OLEH : ALI HABIU *)
Konstruksi
sejarah Maha Patih Gajah Mada yang diakui oleh berbagai ahli sejarah di
Indonesia masih tidak jelas dimana lahirnya, siapa ayah dan ibunya serta
dimana dia meninggal dunia, dengan berbagai temuan hasil penelitian
belakangan ini semakin memberikan ketegasan bahwa Maha Patih Gajah Mada lahir
dan meninggalnya di eks wilayah kerajaan buton. Walaupun statemen ini diperoleh
baru sebatas hasil observasi lapangan dari berbagai hasil wawancara (data
foklour) dengan masyarakat buton dan masyarakat Liya serta berbagai artifak,
atefak, situs yang menunjukkan keberadaan Maha Patih Gajah Mada di wilayah
tersebut, namun masyarakat lokal sangat meyakini bahwa histeryografi yang
dibangun oleh masyarakat buton dan Liya tentang keberadaan Maha Patih Gajah
Mada tersebut bukan tidak beralasan karena diturunkan secara tutur ratusan
tahun silam secara turun temurun dari leluhur mereka (baca abstraksi penelitian
penelusuran jejak makam maha patih gajah mada di wilayah buton sulawesi
tenggara, http://www.bumibuton.blogspot.com/2012/01/abstraksi-penelitian-penelusuran-jejak.html)
Menurut tulisan Sufyan Al Jawi Arkeolog
di Numismatik Indonesia berjudul “Jejak Prajurit islam Majapahit dari Bali
hingga Australia”, yang dimuat dalam media on line, mengatakan bahwa Maha Patih
Gajah Mada itu adalah seorang Muslim.
Hal ini didasarkan fakta sejarah bahwa ternyata wilayah Majapahit lebih luas
dari yang diperkirakan selama ini oleh sejarawan.
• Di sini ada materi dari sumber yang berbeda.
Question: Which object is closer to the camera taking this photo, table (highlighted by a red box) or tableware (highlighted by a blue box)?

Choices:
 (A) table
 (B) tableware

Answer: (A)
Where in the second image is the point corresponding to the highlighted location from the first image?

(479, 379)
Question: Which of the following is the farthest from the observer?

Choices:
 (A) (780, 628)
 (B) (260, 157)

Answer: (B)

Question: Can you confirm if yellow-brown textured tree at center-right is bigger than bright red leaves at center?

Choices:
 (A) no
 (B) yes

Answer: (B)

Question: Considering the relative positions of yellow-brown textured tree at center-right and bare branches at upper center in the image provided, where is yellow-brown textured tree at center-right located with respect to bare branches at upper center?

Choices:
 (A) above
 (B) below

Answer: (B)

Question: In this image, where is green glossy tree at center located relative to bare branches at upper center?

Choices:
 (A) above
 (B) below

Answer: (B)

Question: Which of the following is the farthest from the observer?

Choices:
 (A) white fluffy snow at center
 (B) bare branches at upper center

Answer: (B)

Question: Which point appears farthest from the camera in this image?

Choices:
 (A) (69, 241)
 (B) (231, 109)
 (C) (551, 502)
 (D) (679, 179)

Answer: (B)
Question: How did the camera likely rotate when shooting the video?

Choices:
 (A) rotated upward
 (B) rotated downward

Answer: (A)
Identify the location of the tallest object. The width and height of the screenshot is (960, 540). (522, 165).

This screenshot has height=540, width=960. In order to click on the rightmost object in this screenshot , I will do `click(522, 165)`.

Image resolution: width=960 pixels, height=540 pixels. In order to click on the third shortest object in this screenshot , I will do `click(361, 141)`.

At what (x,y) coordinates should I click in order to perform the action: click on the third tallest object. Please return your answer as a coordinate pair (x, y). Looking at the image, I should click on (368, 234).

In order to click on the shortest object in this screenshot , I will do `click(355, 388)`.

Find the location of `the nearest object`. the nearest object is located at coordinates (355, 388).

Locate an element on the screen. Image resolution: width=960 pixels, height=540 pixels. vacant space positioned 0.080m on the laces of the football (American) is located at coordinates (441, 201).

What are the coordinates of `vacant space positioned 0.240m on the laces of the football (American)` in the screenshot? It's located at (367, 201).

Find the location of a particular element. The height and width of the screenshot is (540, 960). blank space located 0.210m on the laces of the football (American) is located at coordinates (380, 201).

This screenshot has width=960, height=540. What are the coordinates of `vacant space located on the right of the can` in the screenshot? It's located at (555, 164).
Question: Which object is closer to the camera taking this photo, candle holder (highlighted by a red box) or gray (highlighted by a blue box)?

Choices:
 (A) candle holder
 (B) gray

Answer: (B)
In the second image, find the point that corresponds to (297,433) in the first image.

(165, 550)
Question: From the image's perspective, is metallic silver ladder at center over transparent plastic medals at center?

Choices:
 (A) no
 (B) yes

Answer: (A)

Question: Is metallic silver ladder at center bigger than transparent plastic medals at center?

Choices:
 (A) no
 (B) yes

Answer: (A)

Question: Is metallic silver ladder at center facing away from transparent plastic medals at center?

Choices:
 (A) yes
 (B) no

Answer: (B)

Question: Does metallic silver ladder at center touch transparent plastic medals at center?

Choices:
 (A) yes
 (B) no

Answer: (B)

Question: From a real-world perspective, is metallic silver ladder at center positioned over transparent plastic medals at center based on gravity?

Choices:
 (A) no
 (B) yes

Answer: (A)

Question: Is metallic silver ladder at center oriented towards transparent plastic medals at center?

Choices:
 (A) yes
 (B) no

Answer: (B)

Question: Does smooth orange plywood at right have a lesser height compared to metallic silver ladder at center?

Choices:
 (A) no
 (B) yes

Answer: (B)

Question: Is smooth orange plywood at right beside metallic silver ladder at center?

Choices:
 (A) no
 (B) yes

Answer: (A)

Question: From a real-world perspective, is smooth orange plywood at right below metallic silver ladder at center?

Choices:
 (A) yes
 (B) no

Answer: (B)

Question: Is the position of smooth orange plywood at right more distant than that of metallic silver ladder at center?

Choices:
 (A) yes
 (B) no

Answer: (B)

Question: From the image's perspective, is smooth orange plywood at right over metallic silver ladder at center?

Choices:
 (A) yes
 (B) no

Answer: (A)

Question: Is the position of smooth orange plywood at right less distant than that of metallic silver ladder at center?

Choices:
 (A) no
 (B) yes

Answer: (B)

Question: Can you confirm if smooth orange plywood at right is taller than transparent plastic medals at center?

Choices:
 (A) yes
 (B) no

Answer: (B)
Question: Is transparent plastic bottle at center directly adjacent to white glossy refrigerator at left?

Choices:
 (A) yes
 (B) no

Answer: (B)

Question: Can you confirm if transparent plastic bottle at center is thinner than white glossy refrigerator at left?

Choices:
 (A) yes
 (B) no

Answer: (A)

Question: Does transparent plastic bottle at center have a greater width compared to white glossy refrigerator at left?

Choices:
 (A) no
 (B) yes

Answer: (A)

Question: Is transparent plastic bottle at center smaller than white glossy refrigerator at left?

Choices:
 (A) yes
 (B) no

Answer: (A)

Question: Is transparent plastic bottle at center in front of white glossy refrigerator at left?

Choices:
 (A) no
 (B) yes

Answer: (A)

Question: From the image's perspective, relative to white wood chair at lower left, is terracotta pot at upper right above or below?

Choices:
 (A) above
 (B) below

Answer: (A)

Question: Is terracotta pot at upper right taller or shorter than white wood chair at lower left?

Riset terbaru tentang penempatan
prajurit Majapahit di luar Jawa menemui fakta yang menakjubkan. Uniknya,
pleton-pleton kawal Majapahit beranggotakan prajurit beragama Islam.
Peninggalannya pun masih bisa dibuktikan hingga sekarang.
Maha Patih Gajah Mada
Adanya penempatan prajurit Majapahit di Kerajaan Vasal (bawahan) yang terdiri dari 40 prajurit elite beragama Islam di Kerajaan Gelgel-Bali, Wanin-Papua, Kayu Jawa-Australia Barat, dan Marege-Tanah Amhem (Darwin) Australia Utara pada abad ke 14 memperkuat bukti bahwa Gajah Mada adalah seorang Muslim. Silakan anda berkunjung ke daerah tersebut, terutama ke Bali Utara sebelum anda memberi komentar tanpa dasar.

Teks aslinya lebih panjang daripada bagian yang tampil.